I’ll be reviewing “Kill Bill Vol. 2” next and an assessment of them together as a whole to end it.

Warning – SPOILERS throughout.

Here is the assessment:

Pros: The cinematography – Is fantastic…there are long shots, an anime short of O-Ren’s backstory, the black and white of the wedding killing, the fight against Copperhead in the confined space of a kitchen.

The music – I have used this music to work on short stories…the mixture of classical, jazz, western, Japanese rock, Japanese traditional make for a wonderful soundtrack. Especially the jazz. It is by far one of my favorite soundtracks.

The themes: Anime, Western, Kung Fu, Revenge…all of these make an appearance in different ways. You can tell these are some of Tarantino’s loves. He does a twist on the tropes but still treats them with respect…from the mostly female antagonists to hero being the Bride. In the themes listed above you usually don’t see women in these roles beyond presented in an overtly sexual way or non-existent nearly (Westerns and Revenge films). The themes are handled brilliantly.

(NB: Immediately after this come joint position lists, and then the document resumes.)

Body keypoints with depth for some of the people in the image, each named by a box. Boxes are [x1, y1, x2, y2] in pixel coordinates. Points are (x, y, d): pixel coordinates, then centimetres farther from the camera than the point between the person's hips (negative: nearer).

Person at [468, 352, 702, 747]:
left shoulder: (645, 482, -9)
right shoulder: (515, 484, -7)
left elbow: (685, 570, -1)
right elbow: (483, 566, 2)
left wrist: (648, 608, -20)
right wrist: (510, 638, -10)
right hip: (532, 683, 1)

The Action – This one thing Tarantino never does bad. He knows how to craft an interesting action scene, whether it is a fight in a house or one person against a swarm of men. They all flow into one another too.

Chapter 3: The Origin of O-Ren – This tragic short piece shows why she became an assassin and gives dimension to her character, it is also beautifully animated.

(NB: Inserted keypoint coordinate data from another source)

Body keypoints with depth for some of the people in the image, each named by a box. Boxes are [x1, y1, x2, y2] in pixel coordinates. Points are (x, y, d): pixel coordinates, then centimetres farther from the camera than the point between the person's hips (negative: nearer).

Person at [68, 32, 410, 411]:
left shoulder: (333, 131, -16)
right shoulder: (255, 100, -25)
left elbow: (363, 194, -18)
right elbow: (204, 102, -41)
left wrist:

Chapter 5: Showdown at House of Blue – At times the action is a bit slow since The Bride is fighting so many soldiers but worth it for O-Ren’s introduction and the final showdown with her. The music makes the scene unforgettable as does the acting. Lucy Liu and Uma Thurman are masters. The area where they fight (the Snow Garden) is unforgettable too.

Chapter 2: The Blood Splattered Bride – Seeing why she wants revenge and the trauma she went through is here. It is a powerful chapter and achieves what it needs to achieves. It gives us the reason to care.

The Reveal – Her daughter lives! It is done in such a way to show Bill is one of the best antagonists of this type. He knows the bride and still has an edge over her, even as he loses his team.

Okay – Chapter 4: The Man from Okinawa – The cliche here isn’t handled as well, and we don’t get to know why the Man was commissioned to make the swords for Bill, just that he stopped. It is good but not great. So not putting it in the next section because the expectation with a Tarantino film is pretty high.

Chapter 1: 2 – Establishes The Bride and who her assassin identity was (Black Mamba). It also establishes her second kill (Copperhead) who has a daughter who the Bride says if she wants to find her later she is welcome too. It shows the Bride is not Bill since she lets the daughter live (and later a few other innocents too).

Cons: Some of the action went on for a little too long when we could have had more characterization to elevate chapters 1 and 4.

“Kill Bill Vol. 1” is still one of my favorite films. The pros far outway the cons…especially the music and the joy of great fight scenes, good motivation and some very well done characters (especially O-Ren and Copperhead to a degree). “Kill Bill Vol. 2” goes more into Bill and the Bride, which we will review next.

I highly recommend this film on it’s own, even with the cliffhangeresque ending. I would give it a 9.5 / 10. Not the perfect Tarantino film, but one of the greatest.